彼女の背中にはエルフのソラものっていて、彼女の風魔法によって、キュールネーの飛行速度を飛躍的に向上させていた。

「エルフとドラゴンでなければ出来ないことだな」

「「たまたまうまくいっただけでしょう!」」

二人に怒られてしまう。

「それにラッカライ先生がっ……!」

彼女たちは悔しそうに言うが、

「そっちも安心しろ。ほら、見てみろ」

「「へ? あっ!?」」

彼女たちがラッカライが影に飲まれた地点を見下ろす。

そこにはフェンリルが獣の姿となって、影の中へ頭をつっこんでいた。

そして、

「熱いのう。まるで地獄のようではないか」

「フェ、フェンリルお姉様! す、すみません!」

ドロリとヘドロのような粘液をしたたらせながら、フェンリルが影から頭を引き抜いた。

「フェンリルも地獄の番犬の異名を持つ聖獣だ。異界には耐性がある」

「す、すごいですわ。姫様だって右腕を一瞬で失いましたのに……」

「何を言うのじゃ! もう回復しとるっちゅーのじゃ!」

「えっ!?」

見れば、コレットの右腕が回復して動くようになっている。

「す、すごいどうやって」

「どうやってって、お前……」

俺は当然のように言った。

「何のために斥候職がいるんだ?」

「あっ!?」

忘れていたとばかりに声を上げる。

そう、フィネはダンジョンの罠を解除したり、マッピングをしたりと様々な役割を担う斥候職だが、そのうちの一つに『回復』があるのだ。

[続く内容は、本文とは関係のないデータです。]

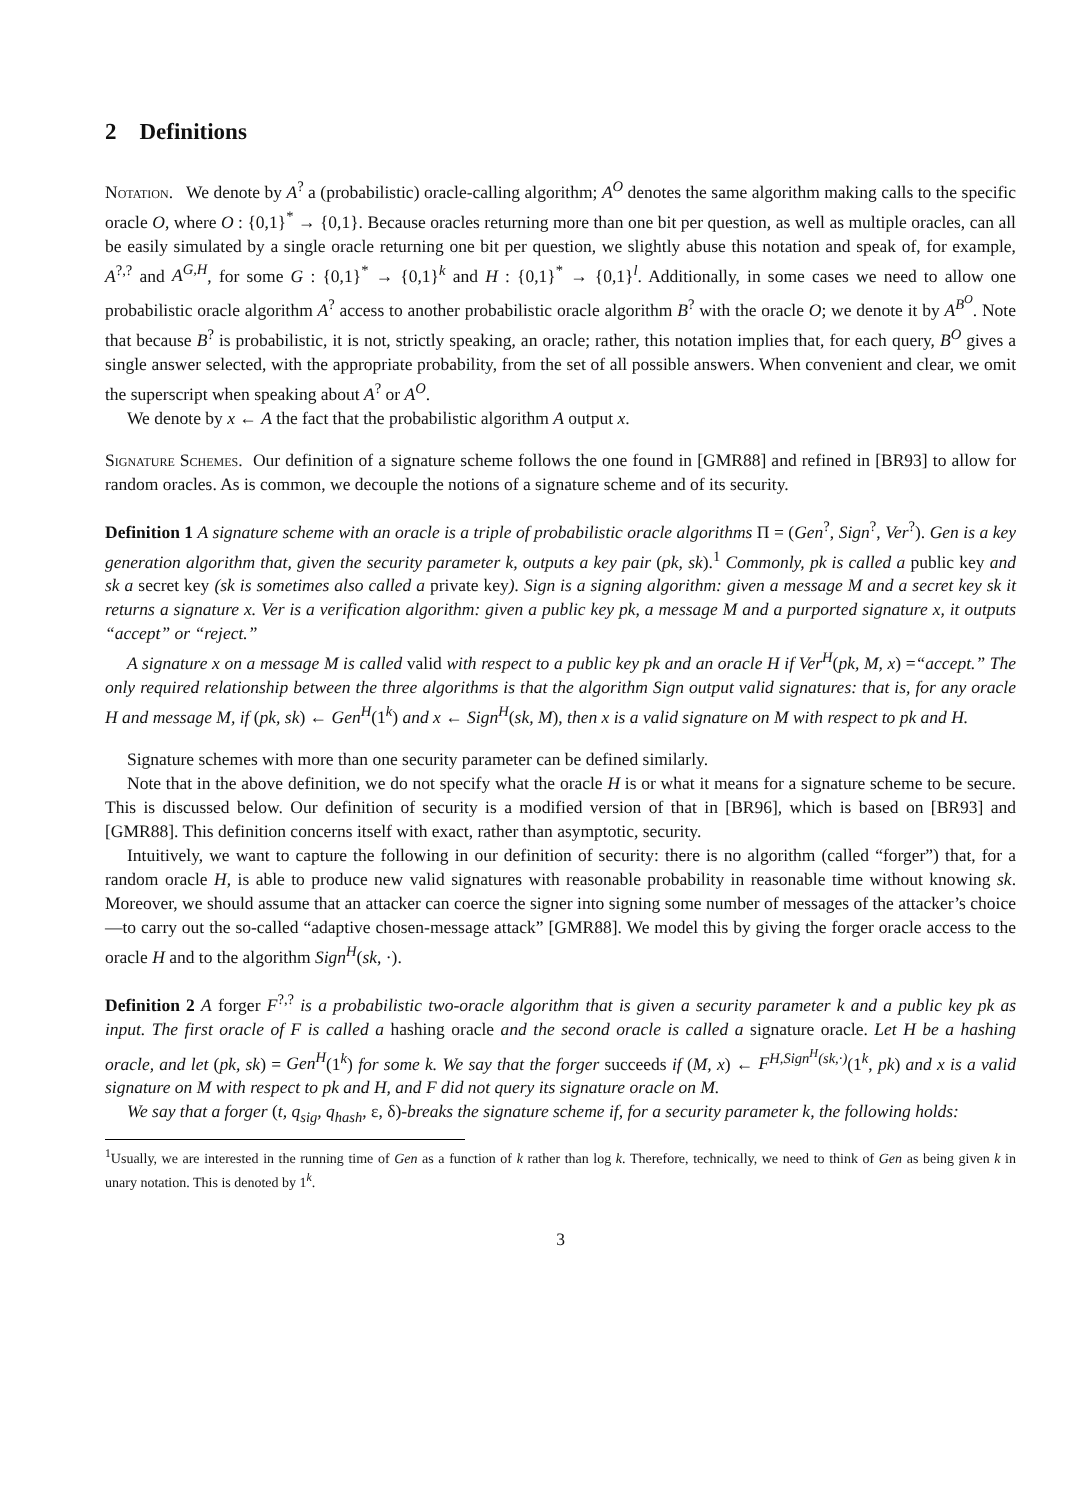2 Definitions
Notation. We denote by A<sup>?</sup> a (probabilistic) oracle-calling algorithm; A<sup>O</sup> denotes the same algorithm making calls to the specific oracle O, where O : {0,1}<sup>*</sup> → {0,1}. Because oracles returning more than one bit per question, as well as multiple oracles, can all be easily simulated by a single oracle returning one bit per question, we slightly abuse this notation and speak of, for example, A<sup>?,?</sup> and A<sup>G,H</sup>, for some G : {0,1}<sup>*</sup> → {0,1}<sup>k</sup> and H : {0,1}<sup>*</sup> → {0,1}<sup>l</sup>. Additionally, in some cases we need to allow one probabilistic oracle algorithm A<sup>?</sup> access to another probabilistic oracle algorithm B<sup>?</sup> with the oracle O; we denote it by A<sup>B<sup>O</sup></sup>. Note that because B<sup>?</sup> is probabilistic, it is not, strictly speaking, an oracle; rather, this notation implies that, for each query, B<sup>O</sup> gives a single answer selected, with the appropriate probability, from the set of all possible answers. When convenient and clear, we omit the superscript when speaking about A<sup>?</sup> or A<sup>O</sup>.
We denote by x ← A the fact that the probabilistic algorithm A output x.
Signature Schemes. Our definition of a signature scheme follows the one found in [GMR88] and refined in [BR93] to allow for random oracles. As is common, we decouple the notions of a signature scheme and of its security.
Definition 1 A signature scheme with an oracle is a triple of probabilistic oracle algorithms Π = (Gen<sup>?</sup>, Sign<sup>?</sup>, Ver<sup>?</sup>). Gen is a key generation algorithm that, given the security parameter k, outputs a key pair (pk, sk).<sup>1</sup> Commonly, pk is called a public key and sk a secret key (sk is sometimes also called a private key). Sign is a signing algorithm: given a message M and a secret key sk it returns a signature x. Ver is a verification algorithm: given a public key pk, a message M and a purported signature x, it outputs “accept” or “reject.”
A signature x on a message M is called valid with respect to a public key pk and an oracle H if Ver<sup>H</sup>(pk, M, x) =“accept.” The only required relationship between the three algorithms is that the algorithm Sign output valid signatures: that is, for any oracle H and message M, if (pk, sk) ← Gen<sup>H</sup>(1<sup>k</sup>) and x ← Sign<sup>H</sup>(sk, M), then x is a valid signature on M with respect to pk and H.
Signature schemes with more than one security parameter can be defined similarly.
Note that in the above definition, we do not specify what the oracle H is or what it means for a signature scheme to be secure. This is discussed below. Our definition of security is a modified version of that in [BR96], which is based on [BR93] and [GMR88]. This definition concerns itself with exact, rather than asymptotic, security.
Intuitively, we want to capture the following in our definition of security: there is no algorithm (called “forger”) that, for a random oracle H, is able to produce new valid signatures with reasonable probability in reasonable time without knowing sk. Moreover, we should assume that an attacker can coerce the signer into signing some number of messages of the attacker’s choice—to carry out the so-called “adaptive chosen-message attack” [GMR88]. We model this by giving the forger oracle access to the oracle H and to the algorithm Sign<sup>H</sup>(sk, ·).
Definition 2 A forger F<sup>?,?</sup> is a probabilistic two-oracle algorithm that is given a security parameter k and a public key pk as input. The first oracle of F is called a hashing oracle and the second oracle is called a signature oracle. Let H be a hashing oracle, and let (pk, sk) = Gen<sup>H</sup>(1<sup>k</sup>) for some k. We say that the forger succeeds if (M, x) ← F<sup>H,Sign<sup>H</sup>(sk,·)</sup>(1<sup>k</sup>, pk) and x is a valid signature on M with respect to pk and H, and F did not query its signature oracle on M.
We say that a forger (t, q<sub>sig</sub>, q<sub>hash</sub>, ε, δ)-breaks the signature scheme if, for a security parameter k, the following holds:
<sup>1</sup> Usually, we are interested in the running time of Gen as a function of k rather than log k. Therefore, technically, we need to think of Gen as being given k in unary notation. This is denoted by 1<sup>k</sup>.
3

「どうだあたしのハイポーションは! ……まぁ、譲ってくれたのはギルドの錬金術師のドワーフだけどな!」

フィネがドヤ顔で言った。

しかし、ルギは嘲笑するように呟く。

「しぶといですね。まるで虫のよう。小さすぎるとつぶすのにも、手間がかかりますもんね」

だが、彼は気づいていないようだ。

「ルギ。虫ではない。ヒトだ」

「おや、癇に障りましたか、先生?」

ルギはやはり嗤うが、俺は微笑みながら、

「そうじゃないさ。お前が今のやりとりで気づいていないようだから、教えてやったまでだ」

「?」

彼は首を傾げる。

「本当に、何を言っているのか、分かりませんね、先生。ですが、戯言はそこまでにしてください。どうせ、これで終わりなんですから」

ルギはそう言って表情を消してから、

「 影の海に、(フィエット・) 飲まれて、(マザーグース) 消えろ(・ライム) 」

空間をすべて塗りつぶすかのような、真っ黒な影が、濁流のごとく俺たち全員に襲い掛かったのだった。

しかし、

「やはり、分かっていないようだな、ルギ!」

俺はキュールネーの背から飛び降りるのと同時に、スキルを詠唱する。

「 ≪神話(マザーグース) 創成≫(・リベリオン) 」

静かに告げるその声は全てを飲み込む影が発する異音の中で、まるで澄んだ鈴の音のごとく、全員の耳に届いた。